Afghan parents refusing to vaccinate children on border denied entry to Pakistan


Umer Farooq March 23, 2016
PHOTO: AFP

PESHAWAR: Children across the globe are vaccinated against polio up to the age of five. However, with the international community calling the Pak-Afghan border the route of the poliovirus, the age limit to vaccinate children in that specific region has been extended to ten years.

Officials told The Express Tribune Pakistan and Afghanistan were the only countries in the world where the virus exists. The two corridors through which the virus spreads are Nangarhar, a province in Afghanistan, Khyber Agency and Peshawar, and Qandahar, another province in Afghanistan, and Quetta. Since the sites have been identified, permanent teams have been deployed there to inoculate children up to 10 years of age.
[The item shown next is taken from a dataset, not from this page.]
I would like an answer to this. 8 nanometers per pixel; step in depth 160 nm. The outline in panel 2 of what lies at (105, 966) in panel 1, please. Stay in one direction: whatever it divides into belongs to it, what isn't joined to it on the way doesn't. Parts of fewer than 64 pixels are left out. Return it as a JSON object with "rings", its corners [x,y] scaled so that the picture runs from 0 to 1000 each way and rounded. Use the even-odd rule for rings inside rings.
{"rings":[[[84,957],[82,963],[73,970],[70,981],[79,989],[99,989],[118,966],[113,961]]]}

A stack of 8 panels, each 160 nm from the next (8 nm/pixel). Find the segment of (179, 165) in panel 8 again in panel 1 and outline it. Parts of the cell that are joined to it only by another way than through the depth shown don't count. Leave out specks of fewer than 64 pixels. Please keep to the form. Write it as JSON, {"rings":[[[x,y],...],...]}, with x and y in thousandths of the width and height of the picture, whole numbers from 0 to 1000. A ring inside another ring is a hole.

Expanded Programme on Immunization (EPI) National Manager Dr Rana Safdar told The Express Tribune earlier the practice was to vaccinate children under five years of age. “However, after a meeting with Afghan officials, it was decided to extend the age limit and administer polio drops to children under ten years of age,” he said.

“Usually, our teams would administer polio drops to around 60,000 children [under the age of five] every month. However, with the age limit being extended in February, that number has doubled,” Safdar said. He added a new strategy was adopted whereby children’s thumbs were marked.

Importing and exporting a virus

Safdar said some six cases were reported in 2016, of which three were traced back to Afghanistan.

“The sewerage samples obtained from Qila Abdullah in Balochistan and Faisalabad in Punjab tested positive for poliovirus,” he said, adding the virus was traced back to Afghan provinces Nangarhar and Qandahar.

Safdar shared some 120,000 children were out of reach of polio workers in Afghanistan, adding a special campaign has been scheduled where only Afghan nationals will be vaccinated. “We have decided to conduct a special campaign in Peshawar’s higher-risk areas [which are densely populated with Afghan nationals]. We will solely focus on Afghan children [as part of that campaign],” he said.

However, a senior official dealing with EPI said people who are nomads do not transfer the virus from one place to another. “Even if they were to transport the virus, it will never survive,” he said, adding programme officials had been keeping a record of families who have been coming and going. “Children who come with families to observe religious festivals are also administered polio drops,” he said. They also keep a record of where the families are coming from and where they intend to go.

During a meeting held in February, the International Health Regulations (IHR) committee re-emphasised the existence of the poliovirus in Pakistan and Afghanistan meant there was a risk for it to travel to other countries.

Nonetheless, even though various rules have been put in place and efforts are under way to eradicate the disease, Afghan nationals continue to refuse their children from being inoculated. Many say their children were inoculated against the virus in Afghanistan so there is no need to vaccinate them again. However, polio experts always emphasise that under such conditions where the virus has not been interrupted, parents should not hesitate to vaccinate children again and again.

At Torkham, the border of Khyber Agency with Afghanistan, parents who refuse to have their children vaccinated are denied entry in Pakistan.

Published in The Express Tribune, March 24th, 2016.